*Work request:* Without the pictures, reproduce the records that follow exactly.

*Material for this task:*
---------------

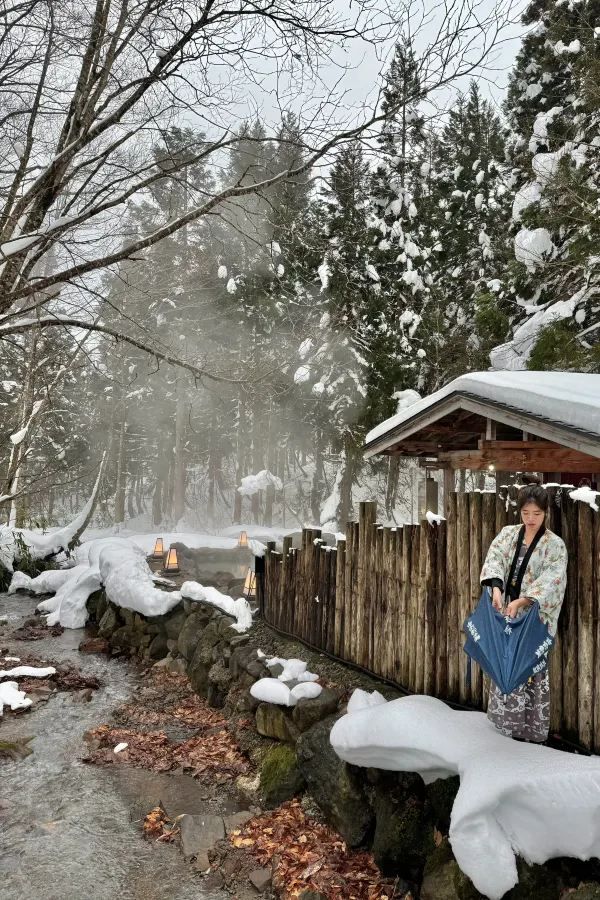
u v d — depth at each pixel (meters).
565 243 11.63
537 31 14.59
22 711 6.44
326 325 17.34
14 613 11.23
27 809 4.49
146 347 6.51
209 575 11.45
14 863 3.81
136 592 8.65
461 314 19.84
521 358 12.18
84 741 5.71
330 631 5.65
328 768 4.06
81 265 5.18
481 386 5.07
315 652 5.84
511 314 13.89
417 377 18.72
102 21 4.99
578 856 2.57
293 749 4.68
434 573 4.27
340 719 3.91
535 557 3.00
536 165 11.80
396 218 19.61
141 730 5.94
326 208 17.31
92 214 5.12
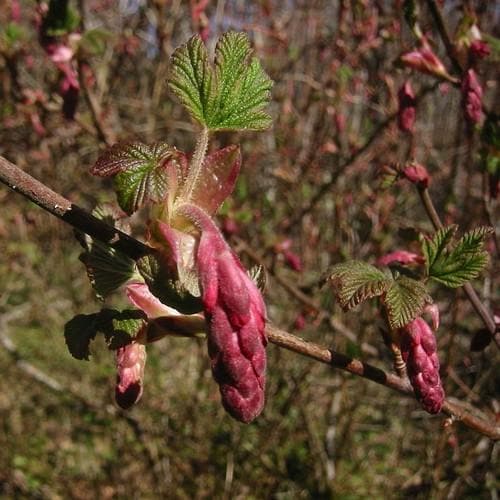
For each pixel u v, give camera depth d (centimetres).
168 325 97
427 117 405
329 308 332
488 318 145
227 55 87
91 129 259
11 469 374
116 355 95
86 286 485
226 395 71
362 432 402
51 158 388
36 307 491
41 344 476
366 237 379
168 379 411
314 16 405
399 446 360
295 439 387
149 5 325
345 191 358
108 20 387
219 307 72
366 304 312
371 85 346
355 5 315
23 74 366
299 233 378
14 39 255
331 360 106
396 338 106
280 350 362
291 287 278
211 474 362
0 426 397
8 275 492
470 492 349
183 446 372
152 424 375
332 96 343
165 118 400
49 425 413
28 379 424
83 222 84
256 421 380
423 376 98
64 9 197
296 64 409
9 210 461
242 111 87
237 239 250
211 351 72
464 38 163
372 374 108
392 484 352
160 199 79
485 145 173
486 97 342
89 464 387
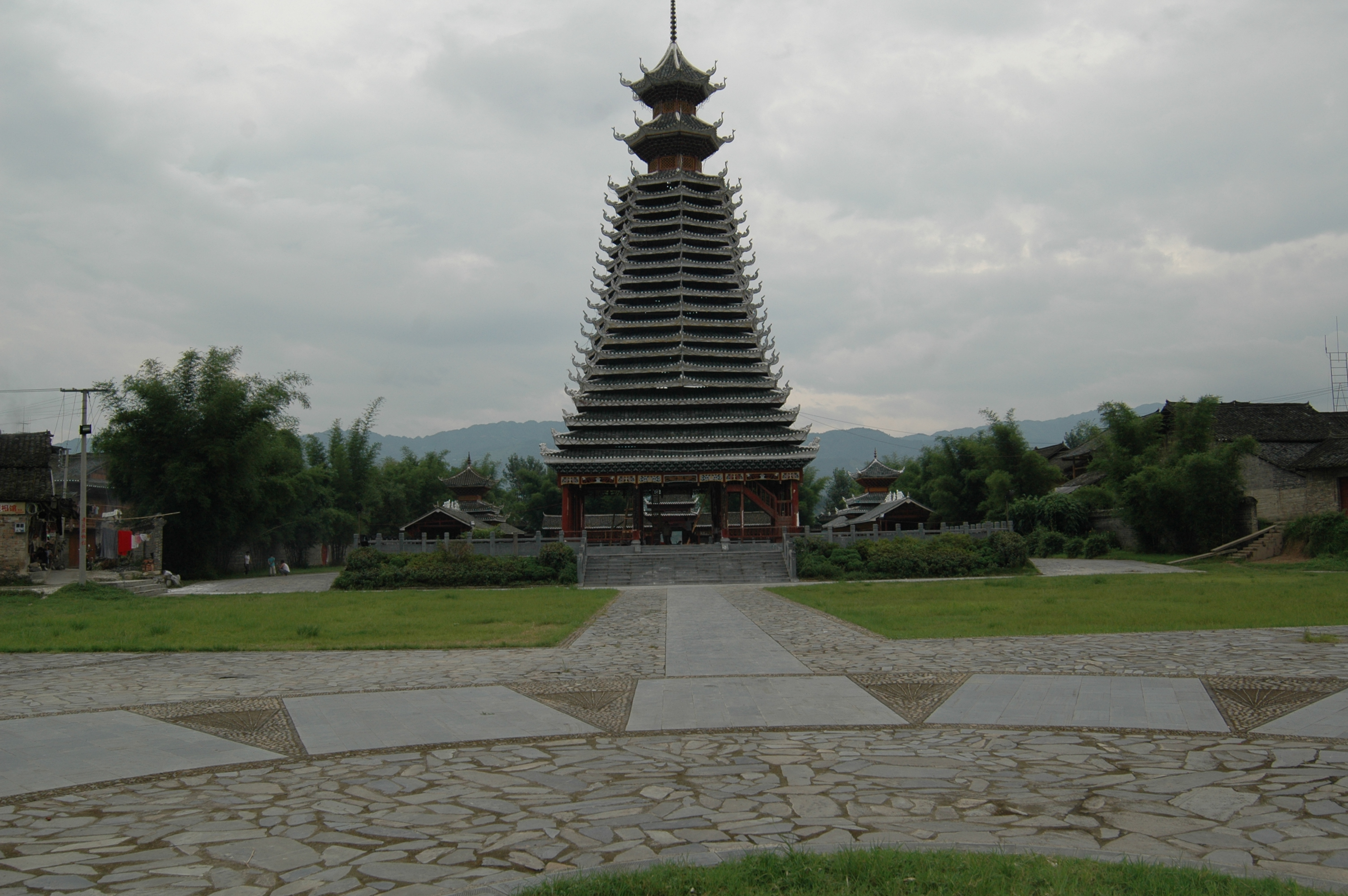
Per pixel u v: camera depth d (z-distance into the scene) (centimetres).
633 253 6800
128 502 6347
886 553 5100
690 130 6906
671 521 8150
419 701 1555
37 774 1123
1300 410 6675
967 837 847
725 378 6475
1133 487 5803
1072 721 1326
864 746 1212
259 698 1600
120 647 2270
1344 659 1777
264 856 831
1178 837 841
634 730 1323
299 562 8094
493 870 789
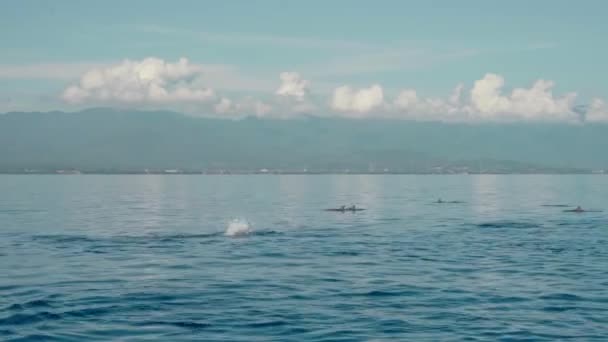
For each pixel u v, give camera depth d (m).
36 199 110.00
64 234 55.22
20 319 25.55
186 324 25.06
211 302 28.72
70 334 23.67
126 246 47.72
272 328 24.64
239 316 26.33
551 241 51.34
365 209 86.50
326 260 40.94
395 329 24.59
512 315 26.66
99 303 28.33
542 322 25.62
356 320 25.80
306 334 23.89
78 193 133.75
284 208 87.75
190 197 117.69
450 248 47.00
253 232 57.38
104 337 23.33
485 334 24.00
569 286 32.53
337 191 145.38
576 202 104.50
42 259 41.09
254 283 33.12
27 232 56.69
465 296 30.19
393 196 122.56
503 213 80.56
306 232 57.62
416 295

---------------

*Output for this exercise:*
u v d — depth at each pixel (meters).
565 243 11.63
537 31 14.59
22 711 6.44
326 325 17.34
14 613 11.23
27 809 4.49
146 347 6.51
209 575 11.45
14 863 3.81
136 592 8.65
461 314 19.84
521 358 12.18
84 741 5.71
330 631 5.65
328 768 4.06
81 265 5.18
481 386 5.07
315 652 5.84
511 314 13.89
417 377 18.72
102 21 4.99
578 856 2.57
293 749 4.68
434 573 4.27
340 719 3.91
535 557 3.00
536 165 11.80
396 218 19.61
141 730 5.94
326 208 17.31
92 214 5.12
For each pixel u v, give camera depth d (centimetres).
168 325 97
427 117 405
329 308 332
488 318 145
227 55 87
91 129 259
11 469 374
116 355 95
86 286 485
226 395 71
362 432 402
51 158 388
36 307 491
41 344 476
366 237 379
168 379 411
314 16 405
399 446 360
295 439 387
149 5 325
345 191 358
108 20 387
219 307 72
366 304 312
371 85 346
355 5 315
23 74 366
299 233 378
14 39 255
331 360 106
396 338 106
280 350 362
291 287 278
211 474 362
0 426 397
8 275 492
470 492 349
183 446 372
152 424 375
332 96 343
165 118 400
49 425 413
28 379 424
83 222 84
256 421 380
423 376 98
64 9 197
296 64 409
9 210 461
242 111 87
237 239 250
211 351 72
464 38 163
372 374 108
392 484 352
160 199 79
485 145 173
486 97 342
89 464 387
Per pixel u v: camera depth d (z-distance into the scene) (centimetres).
633 253 6800
128 502 6347
886 553 5100
690 130 6906
671 521 8150
419 701 1555
37 774 1123
1300 410 6675
967 837 847
725 378 6475
1133 487 5803
1072 721 1326
864 746 1212
259 698 1600
120 647 2270
1344 659 1777
264 856 831
1178 837 841
634 730 1323
299 562 8094
493 870 789
For each pixel u v, give camera depth d (m).
36 199 110.00
64 234 55.22
20 319 25.55
186 324 25.06
211 302 28.72
70 334 23.67
126 246 47.72
272 328 24.64
239 316 26.33
551 241 51.34
365 209 86.50
326 260 40.94
395 329 24.59
512 315 26.66
99 303 28.33
542 322 25.62
356 320 25.80
306 334 23.89
78 193 133.75
284 208 87.75
190 197 117.69
450 248 47.00
253 232 57.38
104 337 23.33
485 334 24.00
569 286 32.53
337 191 145.38
576 202 104.50
42 259 41.09
254 283 33.12
27 232 56.69
465 296 30.19
393 196 122.56
503 213 80.56
306 232 57.62
416 295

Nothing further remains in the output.